Optimally Combining Outcomes to Improve Prediction
In many studies, multiple instruments are used to measure various facets of an outcome of interest. For example, in studies of childhood development, researchers measure neurocognitive ability of a child using tests that measure development in several different areas (e.g., language, math, logic). Researchers are interested in developing prediction algorithms that can be used to identify children at risk of neurocognitive delay based on household and environment characteristics early in life. Various multivariate methods have been proposed for combining the various outcome measures into a single "score", but many are difficult for applied practitioners to understand and may be difficult to justify scientifically. We propose a simple alternative that allows researchers to learn from the data the weighted combination of outcomes that maximizes predictive performance. The result is an easy-to-interpret single outcome "score" for which predictions are optimized. Furthermore, we propose methods for obtaining honest inference about how well we are able to predict the combined outcome. We illustrate our method using data from a cohort study of childhood development in the Philippines.

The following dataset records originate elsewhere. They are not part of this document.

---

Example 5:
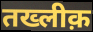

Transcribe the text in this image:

तख्लीक़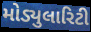
મોડ્યુલારિટીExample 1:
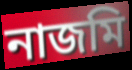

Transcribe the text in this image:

নাজমি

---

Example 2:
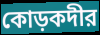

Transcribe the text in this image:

কোড়কদীর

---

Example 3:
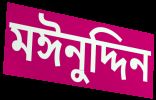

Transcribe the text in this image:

মঈনুদ্দিন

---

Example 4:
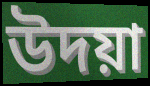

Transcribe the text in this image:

উদয়া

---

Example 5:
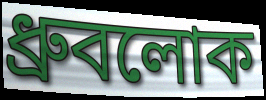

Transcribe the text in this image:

ধ্রুবলোকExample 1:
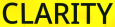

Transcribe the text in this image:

CLARITY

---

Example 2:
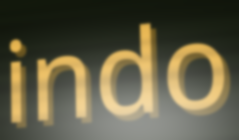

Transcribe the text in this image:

indo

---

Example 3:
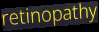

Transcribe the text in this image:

retinopathy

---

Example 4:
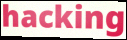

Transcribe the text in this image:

hacking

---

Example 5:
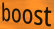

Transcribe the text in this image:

boost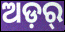
ଅଡ଼ର୍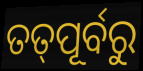
ତତ୍‌ପୂର୍ବରୁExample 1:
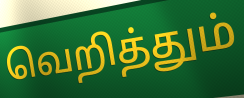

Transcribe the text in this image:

வெறித்தும்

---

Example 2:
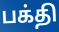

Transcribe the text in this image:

பக்தி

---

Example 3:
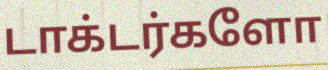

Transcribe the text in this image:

டாக்டர்களோ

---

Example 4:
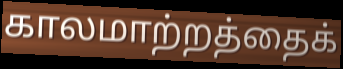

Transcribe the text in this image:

காலமாற்றத்தைக்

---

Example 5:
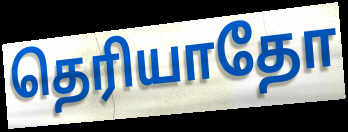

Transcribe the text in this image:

David Benkeser is a post-doctoral researcher in the Department of Biostatistics working with Dr. Mark van der Laan. My research interests revolve around causal inference and machine learning. I am currently working with the Bill and Melinda Gates Foundation's Healthy Birth, Growth, and Development initiative aimed at identifying children at high risk for developmental deficits in the developing world and developing targeted interventions to help these children. I received my PhD. from the University of Washington Department of Biostatistics where my research focused on methods for evaluating vaccines, particularly for prevention of HIV and malaria. I have also worked extensively in cardiovascular epidemiology and health care economics at end-of-life.